Like any geocoder, Pelias has to be concerned with not just where places are but what other places they belong to. We quickly determined that the region of Denmark surrounding Copenhagen, known as Hovedstaden, was also being reported as part of Sweden.

Hovedstaden (which basically means capital city area) has an unusual shape. It consists of the area immediately around Copenhagen, as one expects, but also an island far to the east — wait for it… BORNHOLM.


Directly in between Copenhagen and Bornholm? The southern tip of Sweden, once known as Scania, which once was part of… Denmark.

The country parentage of Hovedstaden was originally calculated in our data by determining the “centroid” of Hovedstaden, and determining which country that point was in.

But which centroid? That’s an interesting question. In Who’s On First, we generate multiple centroids for places. The geom centroid is effectively the geographic center, generated using Sean Gilles’ Shapley. The lbl centroid, is more of like a… center of mass. It’s a spot where you’d probably want to put a label, and is generated using Matthew Block’s Mapshaper. Taking a look at the map of Hovedstaden, the big pink dot on the map above is the lbl centroid, and the little orange dot is the geom centroid… (See also San Francisco for another troublesome island centroid issue.)

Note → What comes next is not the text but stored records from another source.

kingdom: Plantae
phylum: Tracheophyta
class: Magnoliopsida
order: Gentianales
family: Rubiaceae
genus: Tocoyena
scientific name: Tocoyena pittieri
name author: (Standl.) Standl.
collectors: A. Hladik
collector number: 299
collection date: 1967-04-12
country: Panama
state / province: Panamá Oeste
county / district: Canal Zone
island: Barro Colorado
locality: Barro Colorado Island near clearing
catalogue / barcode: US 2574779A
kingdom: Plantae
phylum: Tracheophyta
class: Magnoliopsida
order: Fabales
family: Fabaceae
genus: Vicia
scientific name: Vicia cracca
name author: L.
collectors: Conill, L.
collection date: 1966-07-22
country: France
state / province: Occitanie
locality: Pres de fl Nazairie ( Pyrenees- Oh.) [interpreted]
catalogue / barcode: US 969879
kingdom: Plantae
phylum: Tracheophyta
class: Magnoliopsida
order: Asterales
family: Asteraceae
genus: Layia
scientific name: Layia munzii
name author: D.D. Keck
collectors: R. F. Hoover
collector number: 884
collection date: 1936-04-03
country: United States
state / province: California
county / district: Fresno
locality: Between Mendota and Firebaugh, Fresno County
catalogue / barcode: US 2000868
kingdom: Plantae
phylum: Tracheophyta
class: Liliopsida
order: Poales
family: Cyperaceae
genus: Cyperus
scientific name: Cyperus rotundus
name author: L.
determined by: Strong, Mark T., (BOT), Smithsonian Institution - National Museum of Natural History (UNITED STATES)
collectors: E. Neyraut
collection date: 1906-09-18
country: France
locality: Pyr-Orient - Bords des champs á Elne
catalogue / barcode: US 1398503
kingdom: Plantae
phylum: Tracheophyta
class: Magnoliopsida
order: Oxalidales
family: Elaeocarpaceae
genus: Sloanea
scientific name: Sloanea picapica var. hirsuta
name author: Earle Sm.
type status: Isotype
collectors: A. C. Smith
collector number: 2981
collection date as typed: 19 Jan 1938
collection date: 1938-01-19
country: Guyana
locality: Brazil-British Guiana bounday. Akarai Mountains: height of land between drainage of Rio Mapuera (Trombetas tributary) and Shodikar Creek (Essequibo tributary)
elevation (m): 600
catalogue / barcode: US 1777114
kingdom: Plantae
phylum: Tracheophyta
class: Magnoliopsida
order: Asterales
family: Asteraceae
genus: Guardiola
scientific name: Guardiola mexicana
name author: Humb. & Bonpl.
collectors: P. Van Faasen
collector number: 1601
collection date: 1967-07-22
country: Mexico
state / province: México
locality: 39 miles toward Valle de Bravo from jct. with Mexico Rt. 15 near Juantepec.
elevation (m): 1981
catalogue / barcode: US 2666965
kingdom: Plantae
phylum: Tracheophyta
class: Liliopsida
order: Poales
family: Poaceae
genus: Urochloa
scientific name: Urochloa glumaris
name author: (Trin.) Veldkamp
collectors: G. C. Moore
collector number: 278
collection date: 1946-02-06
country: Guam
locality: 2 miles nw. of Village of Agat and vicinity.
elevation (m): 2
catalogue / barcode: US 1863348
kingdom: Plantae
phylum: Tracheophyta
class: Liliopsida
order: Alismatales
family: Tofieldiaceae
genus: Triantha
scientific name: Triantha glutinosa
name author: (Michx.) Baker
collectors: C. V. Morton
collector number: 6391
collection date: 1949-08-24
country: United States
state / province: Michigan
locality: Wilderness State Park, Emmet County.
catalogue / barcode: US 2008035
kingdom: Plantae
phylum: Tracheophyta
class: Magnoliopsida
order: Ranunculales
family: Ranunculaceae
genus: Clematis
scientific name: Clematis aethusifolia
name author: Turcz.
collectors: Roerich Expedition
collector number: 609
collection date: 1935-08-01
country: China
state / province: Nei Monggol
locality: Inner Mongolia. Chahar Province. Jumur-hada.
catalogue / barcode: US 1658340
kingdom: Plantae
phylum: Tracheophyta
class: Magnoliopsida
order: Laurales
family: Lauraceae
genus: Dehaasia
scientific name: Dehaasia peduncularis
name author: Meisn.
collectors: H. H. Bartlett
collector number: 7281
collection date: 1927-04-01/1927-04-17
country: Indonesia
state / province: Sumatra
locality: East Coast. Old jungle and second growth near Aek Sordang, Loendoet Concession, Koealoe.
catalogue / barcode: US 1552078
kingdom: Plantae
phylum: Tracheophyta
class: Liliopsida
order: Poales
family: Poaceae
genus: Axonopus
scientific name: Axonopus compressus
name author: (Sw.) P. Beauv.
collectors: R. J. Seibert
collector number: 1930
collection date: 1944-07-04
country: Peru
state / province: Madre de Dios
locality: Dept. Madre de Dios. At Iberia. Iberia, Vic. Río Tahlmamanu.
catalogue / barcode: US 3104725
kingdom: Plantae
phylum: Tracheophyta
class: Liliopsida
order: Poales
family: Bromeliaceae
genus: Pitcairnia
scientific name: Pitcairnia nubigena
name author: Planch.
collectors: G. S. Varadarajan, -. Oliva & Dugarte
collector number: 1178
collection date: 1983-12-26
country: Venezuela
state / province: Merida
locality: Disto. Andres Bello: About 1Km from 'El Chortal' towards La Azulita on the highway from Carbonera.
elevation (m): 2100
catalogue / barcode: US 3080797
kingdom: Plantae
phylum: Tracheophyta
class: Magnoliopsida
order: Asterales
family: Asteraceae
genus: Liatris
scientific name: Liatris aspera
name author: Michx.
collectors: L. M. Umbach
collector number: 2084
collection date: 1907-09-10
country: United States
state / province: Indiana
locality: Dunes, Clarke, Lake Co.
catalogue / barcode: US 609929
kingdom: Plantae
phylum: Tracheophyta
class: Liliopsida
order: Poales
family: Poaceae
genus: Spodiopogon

While we fixed the parentage of Hovedstaden, the Pelias team members are students of history and have battled bugs before and we knew there was more to do. We wrote a solid test case for Copenhagen and all the world’s capital cities. Also, Who’s on First can now detect when other countries breach bounding boxes (as indicated by the yellow dotted line and hover-over warning in the Hovedstaden map). And we have tools for reversegeo centroids, a.k.a. point-in-polygon.

These changes, like the city walls of old, will hopefully keep King Charles out of Copenhagen.